Possibly purchased from the artist by (Ambroise Vollard [1866-1939], Paris), until at least 1935.[1] (Paul Pétridès, Paris); acquired June 1951 on joint account by (M. Knoedler & Co., New York) and (Sidney Janis Gallery, New York); full ownership acquired October 1951 by (Sidney Janis Gallery, New York);[2] sold 1951 to John Hay Whitney [1904-1982], Manhasset, New York; deeded 1982 to the John Hay Whitney Charitable Trust, New York; gift 1982 to NGA. [1] Letter of 17 April 1985 from Michel Kellerman, in NGA curatorial files. Two labels on the stretcher of the painting include Vollard's name, and appear to indicate he lent to the painting to exhibitions in 1935 (recorded in NGA conservation report, in NGA curatorial files). [2] Although a letter of 9 July 1984 from Sidney Janis Gallery, now in NGA curatorial files, states that they acquired the painting from Knoedler in 1950, a letter of 9 January 1985 from Nancy Little, librarian at M. Knoedler & Co., also in NGA curatorial files, gives the more precise dates. The Knoedler number to which Ms. Little refers, A4642, is recorded in blue pencil on the stretcher of the painting.

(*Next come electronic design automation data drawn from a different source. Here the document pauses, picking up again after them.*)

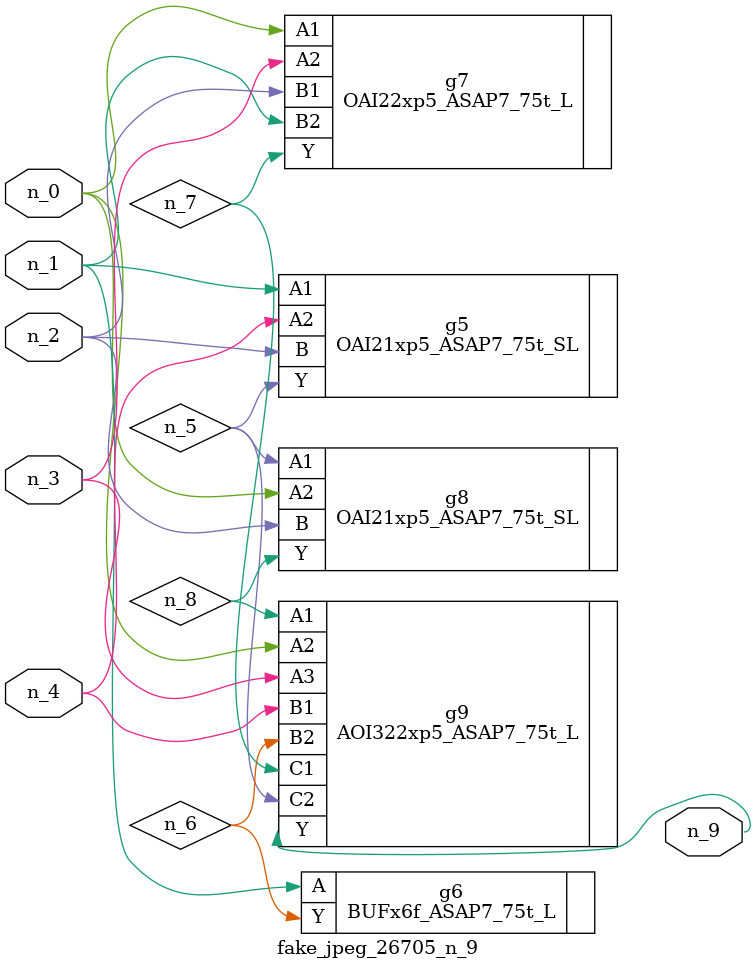
<source format=v>
module fake_jpeg_26705_n_9 (n_3, n_2, n_1, n_0, n_4, n_9);

input n_3;
input n_2;
input n_1;
input n_0;
input n_4;

output n_9;

wire n_8;
wire n_6;
wire n_5;
wire n_7;

OAI21xp5_ASAP7_75t_SL g5 ( 
.A1(n_1),
.A2(n_4),
.B(n_2),
.Y(n_5)
);

BUFx6f_ASAP7_75t_L g6 ( 
.A(n_1),
.Y(n_6)
);

OAI22xp5_ASAP7_75t_L g7 ( 
.A1(n_0),
.A2(n_3),
.B1(n_2),
.B2(n_1),
.Y(n_7)
);

OAI21xp5_ASAP7_75t_SL g8 ( 
.A1(n_5),
.A2(n_0),
.B(n_2),
.Y(n_8)
);

AOI322xp5_ASAP7_75t_L g9 ( 
.A1(n_8),
.A2(n_0),
.A3(n_3),
.B1(n_4),
.B2(n_6),
.C1(n_7),
.C2(n_5),
.Y(n_9)
);


endmodule
</source>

Ms. Little also confirms Pétridès as Knoedler's source. A letter of 5 March 1985 from the Galerie Pétridès, in NGA curatorial files, indicates that they have no additional information about the picture.

Mountains at Collioure

Derain, André

1905

Accession Number

1982.76.4

Medium

oil on canvas

Dimensions

overall: 81.3 × 100.3 cm (32 × 39 1/2 in.) | framed: 107.95 × 127.64 × 11.11 cm (42 1/2 × 50 1/4 × 4 3/8 in.)

Classification

Painting

Museum

National Gallery of Art

Washington, D.C., United States

Credit Line

John Hay Whitney Collection

Tags

Painting Early Modern (1901–1950) Oil Painting Canvas French

Background & Context

Background Story

André Derain (1880-1954) painted Mountains at Collioure during the summer of 1905, when he and Henri Matisse were working together in the Mediterranean fishing village of Collioure—the summer that produced the wildly colored paintings that provoked the critic Louis Vauxcelles to coin the term 'Fauves' (wild beasts). Mountains at Collioure demonstrates the Fauvist approach at its most radical: the landscape is rendered in colors that have no relationship to natural appearance—mountains in violet and blue, sky in green and pink, vegetation in orange and red—creating a painting that is about color as an independent expressive force rather than as a description of the visible world.

Cultural Impact

Mountains at Collioure is one of the foundational works of Fauvism, painted during the same summer that Matisse and Derain produced the paintings that launched the most radical color movement in the history of Western art. The painting's influence on subsequent color-based movements—from Expressionism to Color Field painting—has been enormous, demonstrating that color could be freed from its descriptive function and used as an independent expressive force.

Why It Matters

Mountains at Collioure is Fauvism at its most radical: a landscape rendered in colors that have no relationship to natural appearance, creating a painting about color as an independent expressive force. The 1905 date places this at the founding moment of the most radical color movement in Western art—the summer when Matisse and Derain made color wild and free.